Posted in crime noir, pulp fiction, Vintage Sleaze Paperbacks with tags , , , , , , , on December 24, 2009 by vintagesleazepaperbacks

I wasn’t blown away by the two Sand Shocker novels I read of Willie’s, but I did like the writing style; Vice Town is more to my liking.  Willie creates an ultra-violent reality, an alternate universe of the real, comic-book like in many ways — I’m thinking Frank Miller read Willie in the ’60s and there’s some influence Willie had over Sin City, or that whole genre of dark crime fiction.
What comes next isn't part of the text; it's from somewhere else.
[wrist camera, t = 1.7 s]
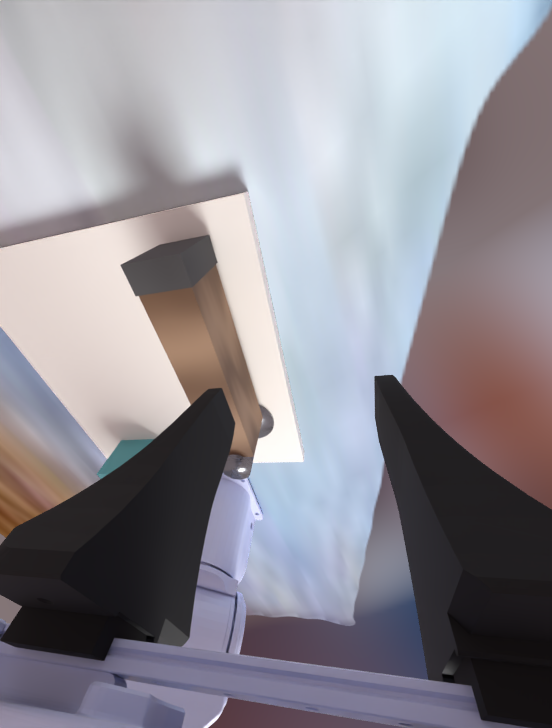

Gator is like Sand in some ways — the single name, the cryptic past of being “in the war,” and a sense of loyalty to avenge the murder of old friends.  Gator, 29, has returned to a mythic southern city on the edges of the swamp, called Labanion, to find out who murdered an old girlfriend, Castine.  The town has grown, is a “wet county” (booze served all the time), and gambling is legal, “a town that made its living in a darkness that hid its promiscuities, and decent people put up with it as the price of prosperity” (p. 56).  He is not welcome back in Labanion but he doesn’t care — he’s on a mission to find a killer, and exact vengeance, and come to terms with his past.  “All a man has is home,” he says, “and when he has nowhere else to go, he goes home.”

He also has a missing leg, and moves around on a crutch –but he uses the crutch as a weapon, and can take on multiple big thugs in dark bac alleys sans a leg…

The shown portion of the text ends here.